Mefloquine. Fuck that shit. Malaria has to be worse than the feeling of being on Mefloquine. It has to, right? Here’s the story. The government banned Mefloquine in the US. Turns out, it causes you to freak out. I can attest that the LAST place you want to feel like there are imaginary bugs on/in you is a place where there are always bugs on/in you. We were supposed to take it every other week, but they didn’t think we would be able to remember, so they made us take it weekly. My designated day was Friday. One time, I imagined the seam on the mosquito net was a giant snake, so I attacked it. My friend, Kilo, took his on Wednesdays.

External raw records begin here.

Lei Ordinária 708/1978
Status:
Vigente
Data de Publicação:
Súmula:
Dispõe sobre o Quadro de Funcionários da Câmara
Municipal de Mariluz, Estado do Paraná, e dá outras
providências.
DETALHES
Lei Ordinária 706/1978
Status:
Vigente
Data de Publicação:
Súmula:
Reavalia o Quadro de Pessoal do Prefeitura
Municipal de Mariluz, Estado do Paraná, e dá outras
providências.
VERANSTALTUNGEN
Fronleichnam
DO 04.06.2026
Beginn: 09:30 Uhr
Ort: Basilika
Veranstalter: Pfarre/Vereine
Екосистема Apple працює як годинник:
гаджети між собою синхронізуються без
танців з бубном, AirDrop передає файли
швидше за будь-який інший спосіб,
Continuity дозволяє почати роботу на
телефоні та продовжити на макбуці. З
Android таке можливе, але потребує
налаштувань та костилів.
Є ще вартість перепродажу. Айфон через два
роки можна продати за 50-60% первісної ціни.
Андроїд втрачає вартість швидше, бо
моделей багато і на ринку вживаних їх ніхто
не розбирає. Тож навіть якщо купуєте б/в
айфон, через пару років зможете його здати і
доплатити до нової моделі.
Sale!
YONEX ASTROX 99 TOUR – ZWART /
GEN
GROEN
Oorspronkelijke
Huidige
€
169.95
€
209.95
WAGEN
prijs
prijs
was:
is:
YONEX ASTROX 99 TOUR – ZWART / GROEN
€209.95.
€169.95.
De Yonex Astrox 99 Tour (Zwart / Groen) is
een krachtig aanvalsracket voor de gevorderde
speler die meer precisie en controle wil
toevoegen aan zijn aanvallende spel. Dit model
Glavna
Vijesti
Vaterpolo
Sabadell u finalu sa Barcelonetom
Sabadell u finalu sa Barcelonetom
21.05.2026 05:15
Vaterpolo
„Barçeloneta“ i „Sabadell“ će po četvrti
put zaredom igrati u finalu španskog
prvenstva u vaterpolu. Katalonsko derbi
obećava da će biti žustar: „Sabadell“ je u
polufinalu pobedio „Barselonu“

It was harsh.
We have the World Center for Birds of Prey here in town, and one of the coolest animals there is the Harpy Eagle. So, when I found out they came from Suriname, I talked to the WCBP people and asked how I could help. They suggested getting the locals to find the nests. When I went into my host-brother’s bedroom, he had a stuffed Harpy Eagle hanging from his ceiling. It was really sad. Later, when I was in the village, the LAST thing I wanted was to suggest they go find eagles. The villagers ate anything that moved.
My homestay in Paramaribo was frightening. The scary part was how dirty it was. Pink eye? Check. The lady was nice enough, but it was just sooo gross! My friends came to visit me one day…and never came back again.